KENNY GARRETT Who killed AI? ****

01. Ascendence (Garrett, Svoy), 02. Miles Running Down AI, 03. Transcendence, 04. Divergence, 05. Ladies, 07. My Funny Valentine (Rodgers, Hart), 08. Convergence (Garrett, Svoy)

Kenny Garrett – ss, as, voc, Svoy (Misha Tarasov) – programming, voc, p

rec. 2023

Mack Avenue Records, 0673203121027


Kenny Garrett ist spät dran. Deshalb haut er verbal ordentlich auf den Spinat:
„Who killed AI? - Wer hat der Künstlichen Intelligenz den Garaus gemacht?“
Das klingt ordentlich futuristisch. Das könnte anderseits der sarkastische Titel für ein Projekt sein, das ausdrücklich auf handgemachte Musik, ohne jede erweiterte Technologie, setzt.
Beides trifft auf diese Produktion nicht zu.
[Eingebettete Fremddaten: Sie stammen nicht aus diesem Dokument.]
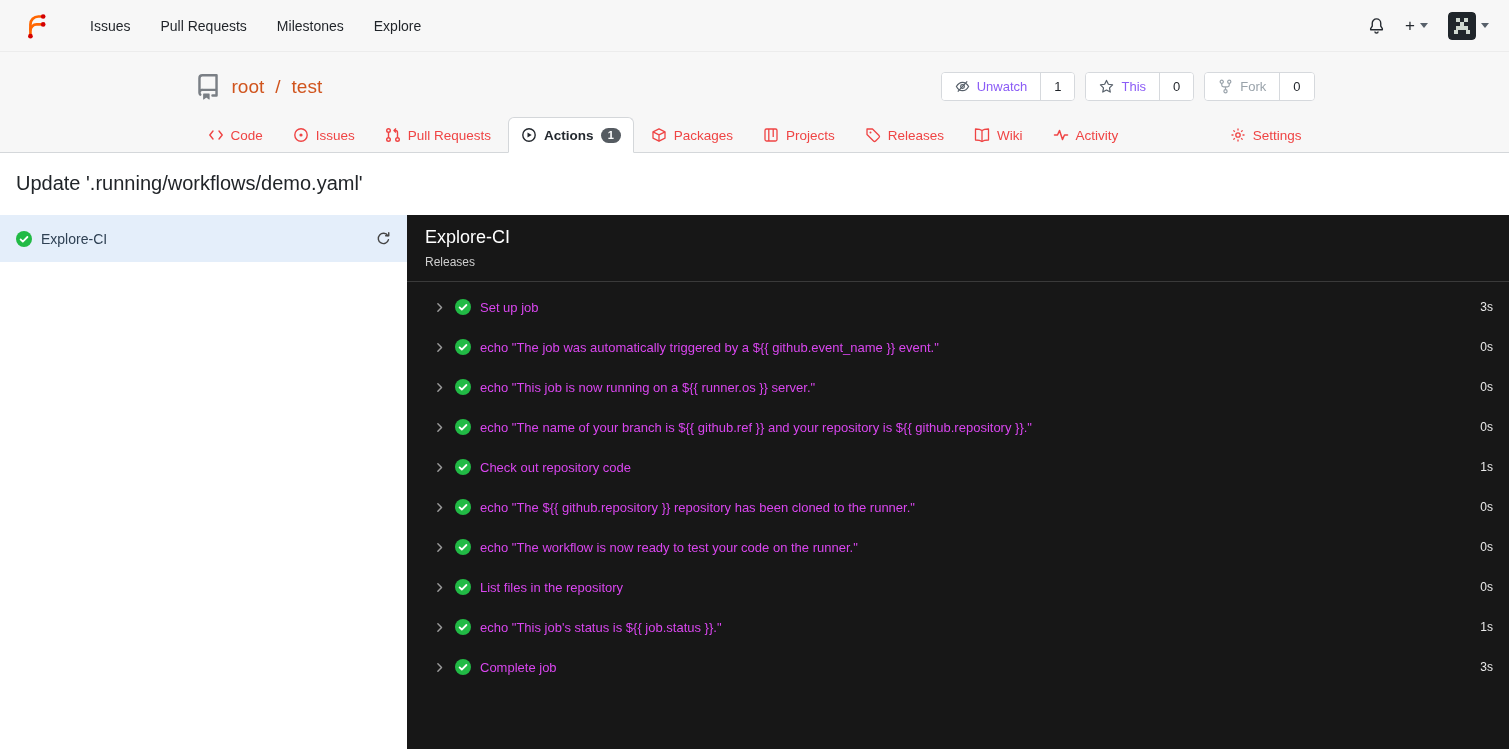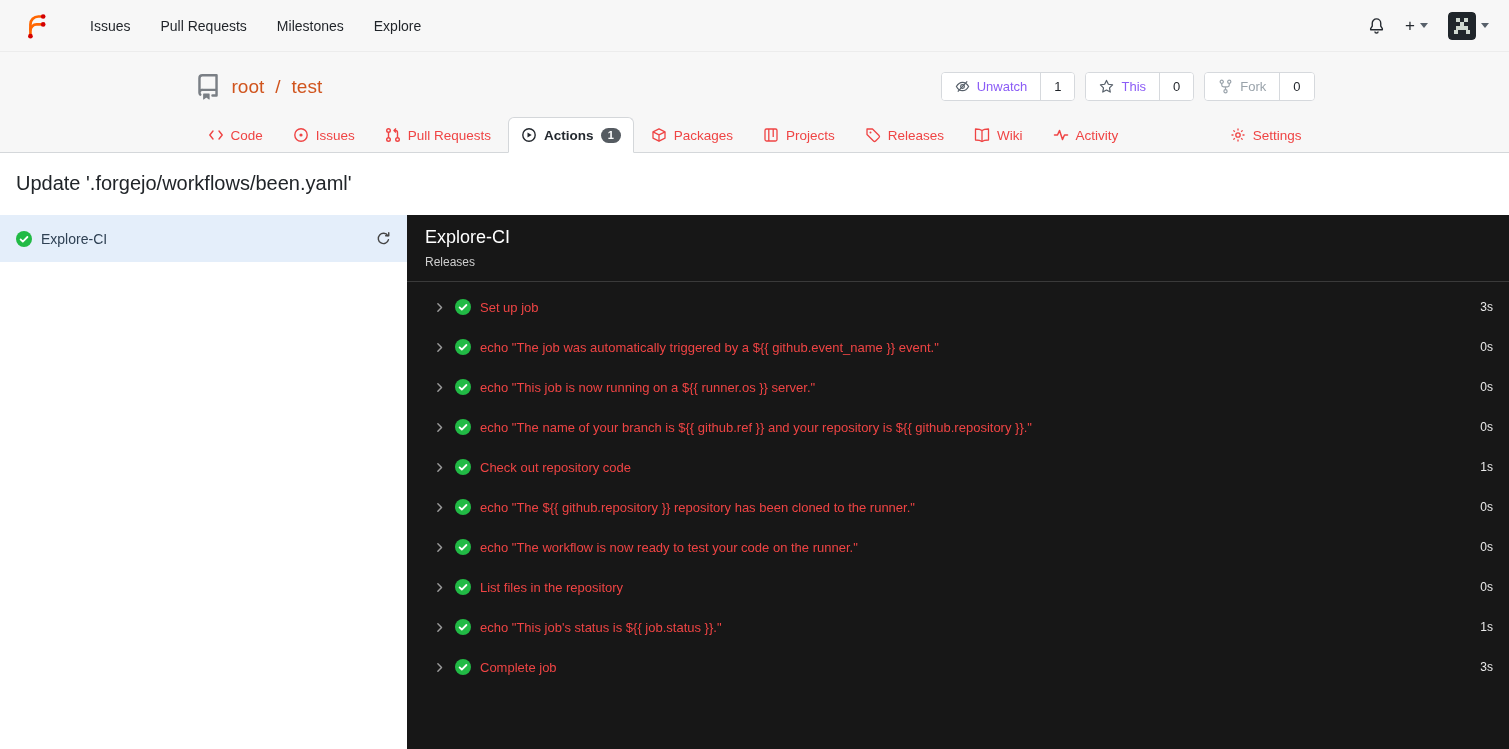"Update '.forgejo/workflows/been.yaml'" h1.run-title { text: '.forgejo/workflows/been.yaml' -> '.running/workflows/demo.yaml' }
Sie verwendet elektronische und elektro-akustische Instrumente (neben den analogen Saxophonen) - nichts davon benötigt AI/KI.
Nicholas Payton hat einen solchen Schwenk in der Instrumentation lange hinter sich („Sonic Trance“, 2003). Insoweit könnte man Kenny Garrett mit dieser Produktion als Nachzügler betrachten. Beide machen ihre Sache(n) wie immer, betten sie lediglich in einen anderen Kontext.
Er ist von vorgestern.
Cover Garrett Who killed AIDas Album startet mit einem uralt filter-sweep, der ist so was von Seventies
Dann dreht („Ascendence“) rhythmisch mächtig auf mit einer 16tel-Kette im 4/4-Takt. Die gefällt Garrett & Svoy offenbar so gut, dass sie sie in track 2 fortführen und im Schlusstrack gleich noch mal aufgreifen.
Allerdings, dieses pattern offenbart einen unwiderstehlichen Sog. Und der hat einen Vorläufer: „Ascendence“ ist nichts weiter als ein Remake von „Wrinkle“, aus „Live around the World“ (1988) von Miles Davis.
Beide sind Hochtempo-funk-vamps mit jagenden Soli (Garrett auf dem Alt in „Ascendence“). Man kann sich ihnen nicht entziehen.
Selbiges nimmt ein für „Miles Running Down AI“. Der Titel assoziiert „Miles runs the Voodoo down“ (aus „Bitches Brew“, 1969), seine stilistische Referenz ist aber das Album „Get up with it“ (1974), daraus insbesondere tracks wie „Rated X“ oder „Mtume“ mit ihren „dunklen“ Grooves und - hier - süffigen keyboard-Linien, über die Garrett mit seinem Sopran drüberjückelt.
Bei 3:08 ein break, die Rhythmus-Spur wird ausgesetzt zugunsten eines Kalimba dominierten Teppichs.
Wie zu erwarten, muss danach das Tempo raus. Mit „Transcendence“ beginnt zugleich ein Absturz: die Produktion säuft ab in Klischees, in sattsam bekannten keyboard-sounds.
Der große shouter Kenny Garrett (man denkt mir Wehmut an sein ergreifendes Solo in „Hannibal“ bei Miles, ebenfalls garniert von keyboards) findet überhaupt kein Futter mehr. Nichts, wogegen er anspielen könnte.